The Lambdas log the specific parameters that cause failures. The Lambda functions make database queries, so on some occasions, they run for a long time. The Lambda timeouts are set to 300 seconds, but we receive timeout errors after only 120 seconds.
The default configuration in botocore for HTTP connections is 60 seconds. Both read_timeout and connect_timeout were overwritten to 300 already:
LAMBDA_CLIENT = boto3.client(
'lambda', config=botocore.config.Config(retries={'max_attempts': 0},
connect_timeout=300,
read_timeout=300))
This should only timeout after 5 minutes and never retry a request. As an abundance of caution, we reduced these timeouts to 5 seconds:
LAMBDA_CLIENT = boto3.client(
'lambda', config=botocore.config.Config(retries={'max_attempts': 0},
connect_timeout=5,
read_timeout=5))
This crashes when the Lambda takes longer than five seconds to return a value, but it was a new crash: ReadTimeoutError versus the original ConnectionClosedError1.

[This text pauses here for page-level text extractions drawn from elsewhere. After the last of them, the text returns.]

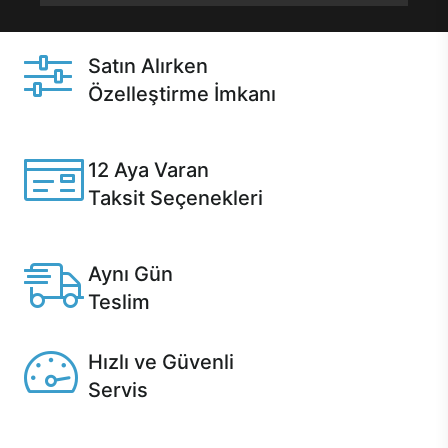
Satın Alırken
Özelleştirme İmkanı
Casper ürünlerini satın alırken ihtiyacınıza göre
özelleştirebilirsiniz.
12 Aya Varan
Taksit Seçenekleri
Anlaşmalı kredi kartlarına 12 aya varan taksit seçenekleri
Casper'da.
Aynı Gün
Teslim
Seçili ürünlerde Aynı Gün Teslim!
Hızlı ve Güvenli
Servis
1 Saatte servis, Jet servis ve Turbo servis seçenekleri
Casper'da!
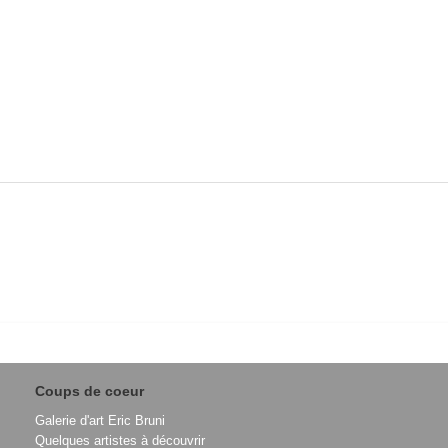
Coups de coeur
Galerie d'art Eric Bruni
Quelques artistes à découvrir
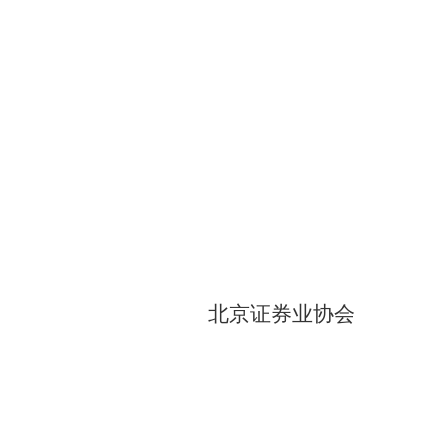
北京证券业协会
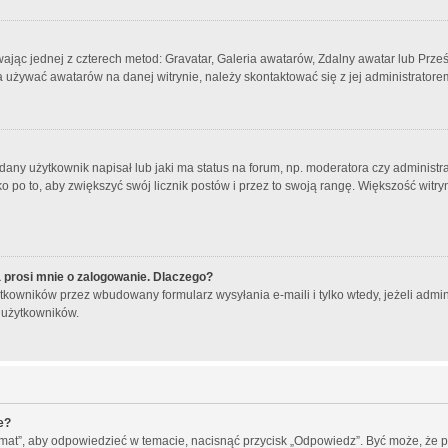
wając jednej z czterech metod: Gravatar, Galeria awatarów, Zdalny awatar lub Prze
a używać awatarów na danej witrynie, należy skontaktować się z jej administratore
ny użytkownik napisał lub jaki ma status na forum, np. moderatora czy administr
o po to, aby zwiększyć swój licznik postów i przez to swoją rangę. Większość witryn 
 prosi mnie o zalogowanie. Dlaczego?
kowników przez wbudowany formularz wysyłania e-maili i tylko wtedy, jeżeli admin
 użytkowników.
e?
emat”, aby odpowiedzieć w temacie, nacisnąć przycisk „Odpowiedz”. Być może, że 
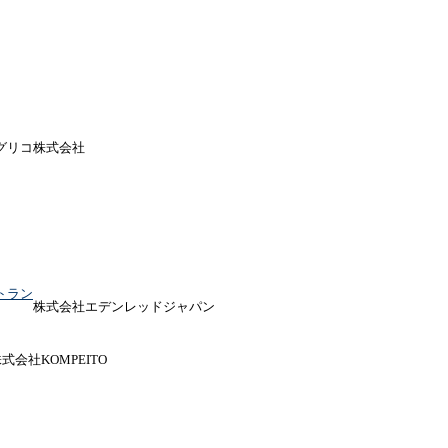
グリコ株式会社
トラン
株式会社エデンレッドジャパン
式会社KOMPEITO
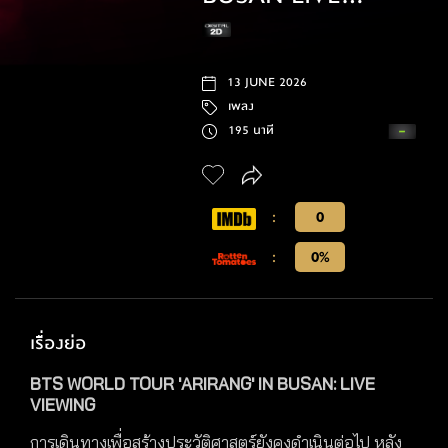
VIEWING
13 JUNE 2026
เพลง
195 นาที
:
0
:
0%
เรื่องย่อ
BTS WORLD TOUR 'ARIRANG' IN BUSAN: LIVE
VIEWING
การเดินทางเพื่อสร้างประวัติศาสตร์ยังคงดำเนินต่อไป หลัง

Since the new error makes sense, the Lambda timeout is not the reason for our connection problem.
According to the AWS Lambda Invoke docs:
For functions with a long timeout, your client might be disconnected during synchronous invocation while it waits for a response. Configure your HTTP client, SDK, firewall, proxy, or operating system to allow for long connections with timeout or
keep-alivesettings.
Our EC2 fleet that invokes the Lambda Functions are inside of a VPC, and so are the Lambdas themselves. Since there is no VPC Endpoint support for Lambda 2, these requests go through the public internet. For us, that means passing through our datacenter, which has a limited keep-alive configuration.